Bari – “OGGI abbiamo approvato un bilancio che ha una natura anticrisi, che ha una intenzione di sostegno alla domanda interna e che ha una vocazione a difendere il cuore del welfare come il pezzo forte della nostra civiltà. Abbiamo compiuto delle scelte che hanno un carattere fortemente e volutamene politico”. Così il Presidente della Regione Puglia Nichi Vendola in conferenza stampa questo pomeriggio al termine della Giunta regionale (con i capigruppo e il presidente del Consiglio regionale) che ha approvato la manovra finanziaria di previsione 2013. Il Presidente Vendola, insieme con l’assessore al bilancio Michele Pelillo, ha illustrato ai giornalisti le misure principali del bilancio e cioè l’abbassamento della pressione fiscale per le fasce più basse e medio basse, il finanziamento con cinque milioni di euro per il Centro di Salute e Ambiente di Taranto, il raddoppio del finanziamento per le borse di studio, l’eliminazione della tassa di bollo per gli autoveicoli ecologici (gpl e metano) che si immatricoleranno nel 2013 (“un segnale in direzione della ecosostenibilità”) e l’eliminazione delle tasse di concessione regionale per il settore ricettivo (ristoranti, bar, alberghi).

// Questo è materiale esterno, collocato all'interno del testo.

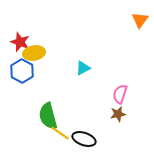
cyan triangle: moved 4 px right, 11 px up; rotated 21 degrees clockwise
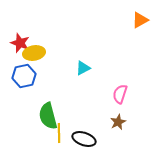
orange triangle: rotated 24 degrees clockwise
red star: moved 1 px down
blue hexagon: moved 2 px right, 5 px down; rotated 20 degrees clockwise
brown star: moved 8 px down; rotated 14 degrees counterclockwise
yellow line: moved 1 px left; rotated 54 degrees clockwise
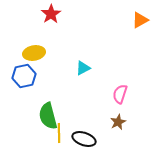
red star: moved 31 px right, 29 px up; rotated 18 degrees clockwise
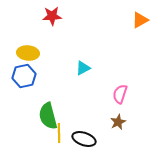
red star: moved 1 px right, 2 px down; rotated 30 degrees clockwise
yellow ellipse: moved 6 px left; rotated 15 degrees clockwise
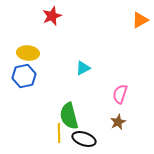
red star: rotated 18 degrees counterclockwise
green semicircle: moved 21 px right
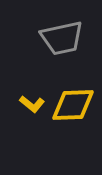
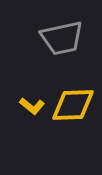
yellow L-shape: moved 2 px down
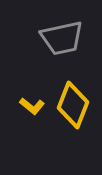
yellow diamond: rotated 66 degrees counterclockwise
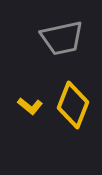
yellow L-shape: moved 2 px left
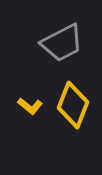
gray trapezoid: moved 5 px down; rotated 15 degrees counterclockwise
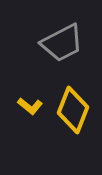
yellow diamond: moved 5 px down
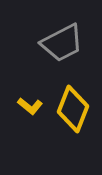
yellow diamond: moved 1 px up
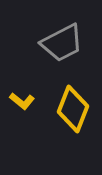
yellow L-shape: moved 8 px left, 5 px up
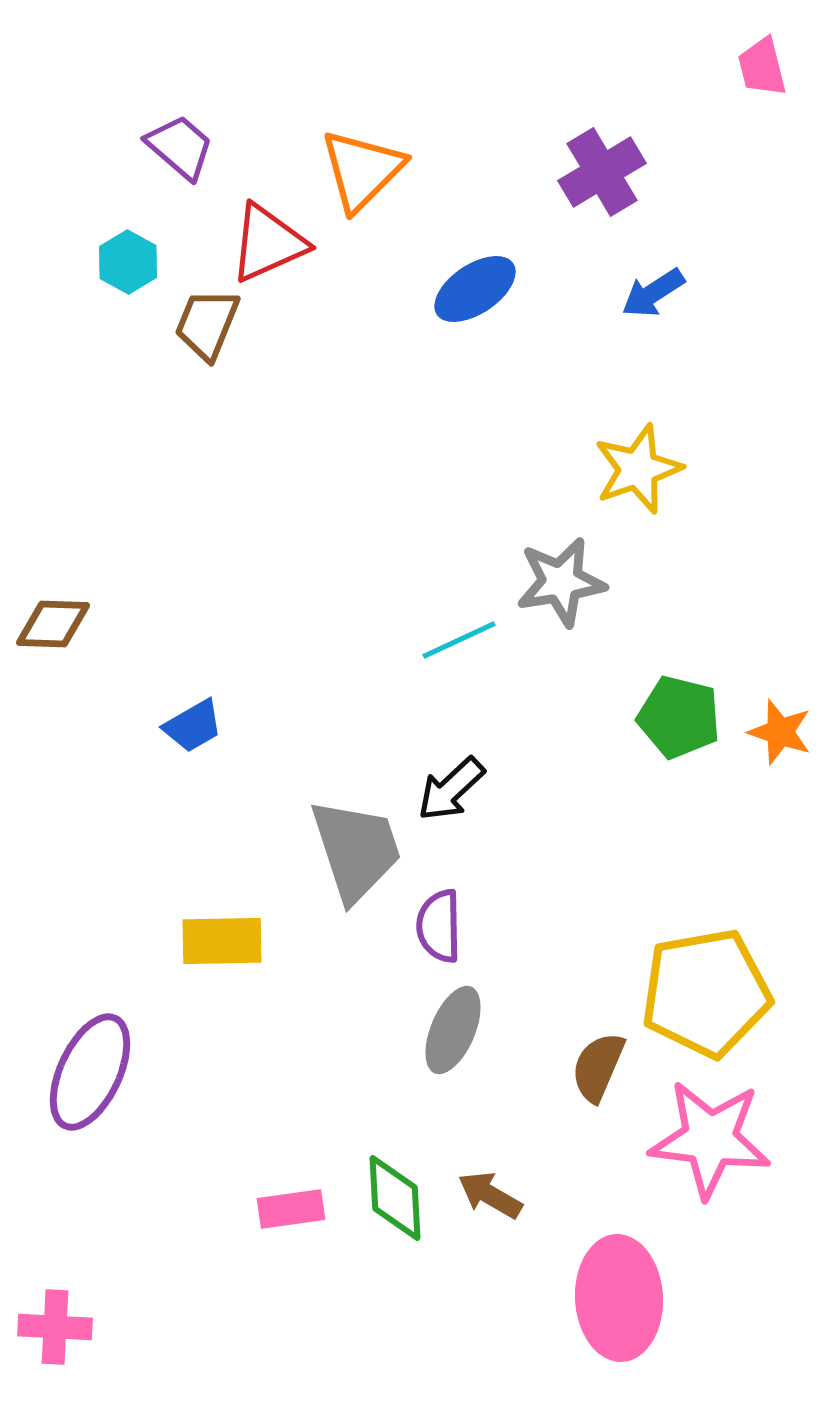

“In questa manovra di bilancio – ha spiegato Vendola – siamo riusciti da un lato a difendere fino all’ultimo euro tutto ciò che sta nei salvadanai destinati alla protezione delle fragilità, delle vulnerabilità e delle povertà e dall’altro, nonostante i tagli terribili che abbiamo subito, siamo riusciti a raddoppiare il numero delle borse di studio (dal 35% al 70%), a portare risorse fresche su Taranto, dando un ulteriore segnale a quei processi di apertura del ciclo della qualità dell’ambiente, ma soprattutto siamo riusciti ad allentare la pressione fiscale per i cittadini. Penso che la Puglia sarà l’unico posto d’Italia in cui si toccano le tasse non per aumentarle ma per diminuirle”.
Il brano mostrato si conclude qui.